### The problem:
Search the material below for the string "which" and list each line that holds it.

--*--

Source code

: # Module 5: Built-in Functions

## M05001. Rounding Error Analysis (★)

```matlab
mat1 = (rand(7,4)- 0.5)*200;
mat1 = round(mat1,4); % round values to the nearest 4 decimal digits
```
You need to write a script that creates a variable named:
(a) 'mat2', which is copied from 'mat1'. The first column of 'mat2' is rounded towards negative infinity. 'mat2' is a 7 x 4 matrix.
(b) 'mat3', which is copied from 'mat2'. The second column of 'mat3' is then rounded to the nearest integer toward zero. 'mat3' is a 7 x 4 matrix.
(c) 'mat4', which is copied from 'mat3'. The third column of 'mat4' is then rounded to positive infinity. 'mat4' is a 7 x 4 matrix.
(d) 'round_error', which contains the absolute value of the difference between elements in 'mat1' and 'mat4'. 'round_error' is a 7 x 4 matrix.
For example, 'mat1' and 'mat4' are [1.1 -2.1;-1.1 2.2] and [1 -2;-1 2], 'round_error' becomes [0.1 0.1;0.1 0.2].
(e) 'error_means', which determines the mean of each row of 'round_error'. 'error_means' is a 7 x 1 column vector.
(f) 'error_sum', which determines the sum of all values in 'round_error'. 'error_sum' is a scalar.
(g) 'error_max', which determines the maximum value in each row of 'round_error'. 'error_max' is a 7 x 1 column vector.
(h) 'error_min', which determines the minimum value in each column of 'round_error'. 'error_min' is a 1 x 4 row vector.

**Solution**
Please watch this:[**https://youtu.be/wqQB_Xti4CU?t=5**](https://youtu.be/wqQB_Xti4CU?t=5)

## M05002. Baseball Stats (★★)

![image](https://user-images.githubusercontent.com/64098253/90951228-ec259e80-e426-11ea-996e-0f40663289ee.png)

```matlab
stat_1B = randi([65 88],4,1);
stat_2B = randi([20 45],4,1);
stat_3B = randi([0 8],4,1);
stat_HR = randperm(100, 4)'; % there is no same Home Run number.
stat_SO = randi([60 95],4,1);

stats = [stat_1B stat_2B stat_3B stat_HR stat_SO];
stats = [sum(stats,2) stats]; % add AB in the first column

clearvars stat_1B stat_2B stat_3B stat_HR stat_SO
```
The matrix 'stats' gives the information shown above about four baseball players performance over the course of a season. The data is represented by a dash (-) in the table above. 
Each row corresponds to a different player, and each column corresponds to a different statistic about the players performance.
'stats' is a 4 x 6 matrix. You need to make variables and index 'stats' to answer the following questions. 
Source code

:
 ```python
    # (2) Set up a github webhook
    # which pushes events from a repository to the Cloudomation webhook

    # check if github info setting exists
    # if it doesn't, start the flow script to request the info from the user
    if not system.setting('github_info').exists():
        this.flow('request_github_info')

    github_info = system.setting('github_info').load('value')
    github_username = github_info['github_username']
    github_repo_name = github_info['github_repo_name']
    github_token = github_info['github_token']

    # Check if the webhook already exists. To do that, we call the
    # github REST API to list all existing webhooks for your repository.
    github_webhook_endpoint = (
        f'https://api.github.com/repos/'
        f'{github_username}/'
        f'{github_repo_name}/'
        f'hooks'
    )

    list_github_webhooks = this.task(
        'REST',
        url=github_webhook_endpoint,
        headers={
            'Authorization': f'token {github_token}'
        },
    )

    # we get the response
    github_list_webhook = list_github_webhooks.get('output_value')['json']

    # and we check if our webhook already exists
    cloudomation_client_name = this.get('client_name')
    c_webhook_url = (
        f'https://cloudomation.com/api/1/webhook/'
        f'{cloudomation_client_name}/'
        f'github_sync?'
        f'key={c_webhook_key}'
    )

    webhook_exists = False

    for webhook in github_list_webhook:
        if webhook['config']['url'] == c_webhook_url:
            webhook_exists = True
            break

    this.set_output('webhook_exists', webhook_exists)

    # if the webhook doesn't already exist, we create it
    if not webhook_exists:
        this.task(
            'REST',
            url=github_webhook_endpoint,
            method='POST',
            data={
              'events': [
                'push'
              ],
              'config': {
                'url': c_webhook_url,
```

--*--

### Written reply:
(a) 'mat2', which is copied from 'mat1'. The first column of 'mat2' is rounded towards negative infinity. 'mat2' is a 7 x 4 matrix.
(b) 'mat3', which is copied from 'mat2'. The second column of 'mat3' is then rounded to the nearest integer toward zero. 'mat3' is a 7 x 4 matrix.
(c) 'mat4', which is copied from 'mat3'. The third column of 'mat4' is then rounded to positive infinity. 'mat4' is a 7 x 4 matrix.
(d) 'round_error', which contains the absolute value of the difference between elements in 'mat1' and 'mat4'. 'round_error' is a 7 x 4 matrix.
(e) 'error_means', which determines the mean of each row of 'round_error'. 'error_means' is a 7 x 1 column vector.
(f) 'error_sum', which determines the sum of all values in 'round_error'. 'error_sum' is a scalar.
(g) 'error_max', which determines the maximum value in each row of 'round_error'. 'error_max' is a 7 x 1 column vector.
(h) 'error_min', which determines the minimum value in each column of 'round_error'. 'error_min' is a 1 x 4 row vector.
    # which pushes events from a repository to the Cloudomation webhook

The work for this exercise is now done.